La presencia de un entorno virtual provee en Demonic, el nuevo largometraje de Neill Blomkamp tras más de un lustro alejado del formato, el contexto idóneo desde el que afrontar las cicatrices de un pasado turbulento, así como para atisbar una redención que de otro modo resultaría imposible. El cineasta surafricano alinea de este modo lo emocional en un universo donde el volcado de sentimientos cada vez se antoja más tangible, y lo hace además proponiendo un desvío formal de lo más sugerente, que emparenta directamente esa realidad 2.0 con un mundo, el del videojuego —cualquiera podría relacionar con facilidad esa narrativa con la interacción que se produce en estos—, cada vez más presente en las formas expresivas que toma el séptimo arte, capaz de aunar bajo su manto medios de lo más dispares.
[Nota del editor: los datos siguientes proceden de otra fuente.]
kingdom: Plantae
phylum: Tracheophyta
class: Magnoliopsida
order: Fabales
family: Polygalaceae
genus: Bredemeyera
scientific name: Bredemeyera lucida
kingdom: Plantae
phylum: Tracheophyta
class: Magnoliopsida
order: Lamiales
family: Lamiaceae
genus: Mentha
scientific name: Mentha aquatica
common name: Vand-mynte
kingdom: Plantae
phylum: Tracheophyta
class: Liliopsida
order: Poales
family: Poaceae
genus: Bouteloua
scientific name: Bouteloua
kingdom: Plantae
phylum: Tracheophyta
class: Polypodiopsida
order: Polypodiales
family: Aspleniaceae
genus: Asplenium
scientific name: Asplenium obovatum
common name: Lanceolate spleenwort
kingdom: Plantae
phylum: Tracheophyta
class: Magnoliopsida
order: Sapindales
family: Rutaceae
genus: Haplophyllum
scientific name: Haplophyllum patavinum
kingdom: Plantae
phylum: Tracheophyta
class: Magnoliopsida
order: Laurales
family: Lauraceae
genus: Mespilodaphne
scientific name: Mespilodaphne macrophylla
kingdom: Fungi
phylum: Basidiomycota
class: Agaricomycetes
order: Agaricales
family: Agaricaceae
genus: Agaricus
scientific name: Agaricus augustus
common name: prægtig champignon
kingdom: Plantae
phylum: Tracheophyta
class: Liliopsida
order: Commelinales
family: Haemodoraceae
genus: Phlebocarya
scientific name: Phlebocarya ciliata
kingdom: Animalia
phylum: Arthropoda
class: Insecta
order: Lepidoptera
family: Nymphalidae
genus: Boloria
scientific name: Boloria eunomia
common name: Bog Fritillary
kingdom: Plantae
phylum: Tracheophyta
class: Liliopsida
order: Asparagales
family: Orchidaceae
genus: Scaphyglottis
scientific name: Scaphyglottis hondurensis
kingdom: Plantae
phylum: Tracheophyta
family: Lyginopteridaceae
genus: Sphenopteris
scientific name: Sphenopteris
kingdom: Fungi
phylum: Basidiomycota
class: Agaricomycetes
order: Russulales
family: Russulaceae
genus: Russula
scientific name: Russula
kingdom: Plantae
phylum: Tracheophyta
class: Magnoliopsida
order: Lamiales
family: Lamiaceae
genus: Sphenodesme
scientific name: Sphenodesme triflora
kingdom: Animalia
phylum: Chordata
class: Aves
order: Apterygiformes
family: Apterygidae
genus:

A priori, aquello que propone Demonic, así como su forma de reflejarlo en imágenes —y en las reflexiones que se pueden extraer de estas—, resulta ciertamente fascinante en tanto el autor de Distrito 9 posee las aptitudes para exponerlo. El principal problema de su primera incursión en el cine de terror, no deriva pues de una preferencia formal fallida o errónea, o de un subtexto que, sí, contiene carencias, pero cuanto menos parece tener clara su perspectiva, lo hace más bien en la definición de un microcosmos que, por momentos, se antoja tan caprichosa como errática. Y es que Demonic puede resultar imperfecta en tanto desliza ideas que bordean el ridículo —esos sacerdotes 2.0 enfundados en trajes de equipo SWAT—, incurre con descaro en lugares comunes buscando precisamente lo contrario, y recurre con facilidad a tópicos del género con el único cometido de desarrollarlo como tal, pero lo que en realidad expone el film dirigido por Blomkamp, es la descripción de un universo —y, con ello, de determinados aspectos del relato— que por momentos se antoja insuficiente, cuando no raquítica.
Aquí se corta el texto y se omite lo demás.